IAQ is stated or implied in most Canadian building codes as design and operation criteria. For guidance, building codes and health and safety legislation in Canada usually refer to a version of the American Society of Heating, Refrigerating, and Air Conditioning Engineers (ASHRAE) Standard 62.1 Ventilation for Acceptable Indoor Air Quality.
Protecting the most vulnerable
The average person spends approximately 90 per cent of their time indoors, where the concentrations of some pollutants can be two to five times higher than outdoors. People who are often the most susceptible to poor IAQ tend to spend even more time inside, including those with compromised health and chronic illnesses, the elderly, and children.
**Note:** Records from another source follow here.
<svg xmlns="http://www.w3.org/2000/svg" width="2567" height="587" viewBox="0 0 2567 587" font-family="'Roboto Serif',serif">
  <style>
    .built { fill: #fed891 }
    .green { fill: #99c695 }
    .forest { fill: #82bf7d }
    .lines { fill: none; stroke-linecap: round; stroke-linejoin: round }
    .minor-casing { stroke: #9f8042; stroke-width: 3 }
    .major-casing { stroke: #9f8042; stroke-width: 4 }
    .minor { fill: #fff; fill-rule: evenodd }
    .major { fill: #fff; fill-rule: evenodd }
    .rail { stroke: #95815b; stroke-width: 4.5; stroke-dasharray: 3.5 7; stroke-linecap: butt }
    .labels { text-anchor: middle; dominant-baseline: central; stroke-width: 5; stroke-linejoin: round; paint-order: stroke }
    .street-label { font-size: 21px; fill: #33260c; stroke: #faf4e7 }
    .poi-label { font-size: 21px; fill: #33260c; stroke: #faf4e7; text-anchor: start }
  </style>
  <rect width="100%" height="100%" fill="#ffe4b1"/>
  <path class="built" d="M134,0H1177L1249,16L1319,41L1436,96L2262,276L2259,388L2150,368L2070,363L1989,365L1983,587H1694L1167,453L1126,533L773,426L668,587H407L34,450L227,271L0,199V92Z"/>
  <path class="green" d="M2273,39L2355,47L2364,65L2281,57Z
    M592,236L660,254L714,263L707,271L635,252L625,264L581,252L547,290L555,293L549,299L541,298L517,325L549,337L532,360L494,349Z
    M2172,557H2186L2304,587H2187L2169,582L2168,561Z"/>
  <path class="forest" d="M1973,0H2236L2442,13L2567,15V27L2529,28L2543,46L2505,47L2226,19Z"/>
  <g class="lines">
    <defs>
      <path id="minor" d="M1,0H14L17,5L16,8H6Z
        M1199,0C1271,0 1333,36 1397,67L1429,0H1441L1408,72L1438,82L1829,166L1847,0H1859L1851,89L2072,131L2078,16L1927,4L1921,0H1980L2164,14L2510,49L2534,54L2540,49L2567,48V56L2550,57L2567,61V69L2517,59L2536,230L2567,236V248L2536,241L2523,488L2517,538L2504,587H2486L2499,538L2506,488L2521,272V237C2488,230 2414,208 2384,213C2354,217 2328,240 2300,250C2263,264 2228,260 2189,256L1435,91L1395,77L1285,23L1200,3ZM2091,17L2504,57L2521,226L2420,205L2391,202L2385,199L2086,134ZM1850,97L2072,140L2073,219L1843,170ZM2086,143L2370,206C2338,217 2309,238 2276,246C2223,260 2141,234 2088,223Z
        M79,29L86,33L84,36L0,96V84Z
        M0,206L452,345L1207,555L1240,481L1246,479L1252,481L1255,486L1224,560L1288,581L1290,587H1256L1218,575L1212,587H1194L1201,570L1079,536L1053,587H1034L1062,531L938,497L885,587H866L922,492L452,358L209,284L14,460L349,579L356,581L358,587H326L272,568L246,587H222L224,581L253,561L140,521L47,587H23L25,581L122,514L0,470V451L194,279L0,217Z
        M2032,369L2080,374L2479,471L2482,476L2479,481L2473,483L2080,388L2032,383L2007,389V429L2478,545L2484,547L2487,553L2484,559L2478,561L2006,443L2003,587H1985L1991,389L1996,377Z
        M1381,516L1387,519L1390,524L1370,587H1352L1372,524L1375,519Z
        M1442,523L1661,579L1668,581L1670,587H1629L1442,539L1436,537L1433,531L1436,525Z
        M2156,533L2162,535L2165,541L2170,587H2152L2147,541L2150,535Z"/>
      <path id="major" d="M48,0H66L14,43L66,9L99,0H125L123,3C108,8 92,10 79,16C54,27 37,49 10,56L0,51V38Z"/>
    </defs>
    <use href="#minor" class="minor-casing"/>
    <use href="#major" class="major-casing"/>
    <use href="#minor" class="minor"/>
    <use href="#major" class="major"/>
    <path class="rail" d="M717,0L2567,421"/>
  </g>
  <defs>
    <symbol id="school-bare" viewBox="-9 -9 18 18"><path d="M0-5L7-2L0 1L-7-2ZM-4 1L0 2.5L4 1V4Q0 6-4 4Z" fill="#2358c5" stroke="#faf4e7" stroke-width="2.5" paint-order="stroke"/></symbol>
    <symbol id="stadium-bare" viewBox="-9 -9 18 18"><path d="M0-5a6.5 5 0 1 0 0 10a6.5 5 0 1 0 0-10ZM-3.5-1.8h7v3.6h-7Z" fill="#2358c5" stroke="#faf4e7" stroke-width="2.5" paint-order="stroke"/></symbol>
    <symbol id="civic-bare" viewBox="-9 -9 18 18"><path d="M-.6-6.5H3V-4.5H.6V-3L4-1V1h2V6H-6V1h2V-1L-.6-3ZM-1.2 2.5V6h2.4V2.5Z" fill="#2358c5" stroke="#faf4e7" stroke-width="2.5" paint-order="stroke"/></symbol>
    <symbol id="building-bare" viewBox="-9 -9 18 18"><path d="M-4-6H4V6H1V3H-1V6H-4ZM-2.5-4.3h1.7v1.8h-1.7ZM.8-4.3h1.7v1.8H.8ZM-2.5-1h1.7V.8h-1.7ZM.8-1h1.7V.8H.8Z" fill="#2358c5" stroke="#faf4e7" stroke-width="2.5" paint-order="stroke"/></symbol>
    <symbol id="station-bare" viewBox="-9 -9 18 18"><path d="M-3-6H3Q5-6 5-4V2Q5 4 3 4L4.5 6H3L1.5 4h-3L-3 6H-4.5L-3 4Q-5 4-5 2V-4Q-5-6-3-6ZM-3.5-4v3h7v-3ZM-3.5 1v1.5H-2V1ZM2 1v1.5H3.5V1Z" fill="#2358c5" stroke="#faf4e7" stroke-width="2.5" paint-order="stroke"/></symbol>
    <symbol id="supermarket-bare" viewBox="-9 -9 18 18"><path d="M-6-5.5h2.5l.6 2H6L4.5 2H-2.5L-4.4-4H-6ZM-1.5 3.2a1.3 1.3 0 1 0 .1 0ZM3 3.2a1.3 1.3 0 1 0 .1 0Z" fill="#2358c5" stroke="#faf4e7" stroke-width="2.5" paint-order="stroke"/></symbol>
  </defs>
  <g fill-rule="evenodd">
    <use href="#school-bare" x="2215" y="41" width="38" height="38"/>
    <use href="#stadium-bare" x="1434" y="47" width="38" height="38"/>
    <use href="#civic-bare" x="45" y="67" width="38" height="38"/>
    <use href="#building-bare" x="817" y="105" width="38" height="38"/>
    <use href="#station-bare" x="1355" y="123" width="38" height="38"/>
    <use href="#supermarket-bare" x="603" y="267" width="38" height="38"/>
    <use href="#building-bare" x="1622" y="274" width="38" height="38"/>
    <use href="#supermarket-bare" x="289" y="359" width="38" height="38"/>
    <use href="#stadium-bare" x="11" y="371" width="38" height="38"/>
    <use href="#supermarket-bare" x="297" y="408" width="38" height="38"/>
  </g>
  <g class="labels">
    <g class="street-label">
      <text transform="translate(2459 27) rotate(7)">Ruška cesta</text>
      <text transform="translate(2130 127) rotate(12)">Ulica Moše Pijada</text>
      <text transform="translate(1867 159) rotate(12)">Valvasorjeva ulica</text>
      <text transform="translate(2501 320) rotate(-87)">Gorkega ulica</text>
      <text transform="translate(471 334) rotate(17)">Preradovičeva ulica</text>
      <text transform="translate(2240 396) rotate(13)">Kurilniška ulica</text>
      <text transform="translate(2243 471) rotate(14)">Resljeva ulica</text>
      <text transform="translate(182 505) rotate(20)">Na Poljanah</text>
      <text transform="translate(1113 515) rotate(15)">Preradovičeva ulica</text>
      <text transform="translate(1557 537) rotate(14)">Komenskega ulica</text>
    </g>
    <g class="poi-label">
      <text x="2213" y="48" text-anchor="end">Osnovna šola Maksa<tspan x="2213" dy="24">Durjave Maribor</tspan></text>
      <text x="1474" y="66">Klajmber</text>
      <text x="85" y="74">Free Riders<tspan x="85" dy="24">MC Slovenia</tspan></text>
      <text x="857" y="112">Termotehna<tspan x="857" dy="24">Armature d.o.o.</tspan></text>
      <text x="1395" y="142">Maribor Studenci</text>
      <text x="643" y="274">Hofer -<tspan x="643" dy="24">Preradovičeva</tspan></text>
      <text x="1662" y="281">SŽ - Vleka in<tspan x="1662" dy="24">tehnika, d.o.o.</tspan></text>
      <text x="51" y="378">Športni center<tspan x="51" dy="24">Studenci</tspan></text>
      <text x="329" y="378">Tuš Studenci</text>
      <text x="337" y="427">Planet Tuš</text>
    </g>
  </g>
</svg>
Children need to breathe in more air than adults and, as a result, are absorbing more chemicals that can be harmful to their growing bodies, development, and ability to learn. Since most children spend most of their time inside schools and daycare facilities, these projects deserve extra attention when designing and specifying for air quality.
IAQ in Canadian school systems “is inadequate and the consequences include significant health effects to the children, teachers, and staff who occupy the school buildings,” according to Management of Indoor Air Quality in Canadian Schools. This 1998 research paper by Karen Beaulieu, a master of environmental design graduate student at the University of Calgary, surveyed 293 Canadian school systems representing every province and territory, and conducted follow-up interviews with selected personnel.
While nearly every Canadian school has made improvements and investments in their buildings’ IAQ during the 25 years since Beaulieu’s research, her paper continues to provide insight and value. Among these, the paper highlighted building products and materials can be important sources of IAQ contaminants. Ceiling tiles are specifically listed among these potential sources.
Addressing the role that all building products and materials play in IAQ, Beaulieu recommended:
“When designing a new building and when undertaking renovations, designers should discuss their indoor air quality concerns with manufacturers and suppliers and select the lowest-emitting materials and processes available.”
She continues by noting a careful selection of materials will minimize the potential for contamination through the processes of:
∞ emission of chemicals from the materials.
∞ release of particles from the materials.
∞ growth of microbial contaminants on materials that sustain moisture.
∞ emission of chemicals from materials that have absorbed the chemicals from surrounding air.
∞ maintenance and refinishing requirements of materials requiring additional chemicals.
Beaulieu’s IAQ recommendations remain consistent with many of those shared in the WHO’s IAQ guidelines, in the 2003 Indoor Air Quality – Tools for Schools Action Kit for Canadian Schools by the Minister of Health, and with current (2021) IAQ information offered on the Canadian Centre of Occupational Health and Safety (CCOHS) website.
All three sources noted the benefit of selecting low-emitting building products for new and renovation projects. These resources also emphasized concern for managing moisture and preventing the growth of mould and the propagation of other microbial contaminants.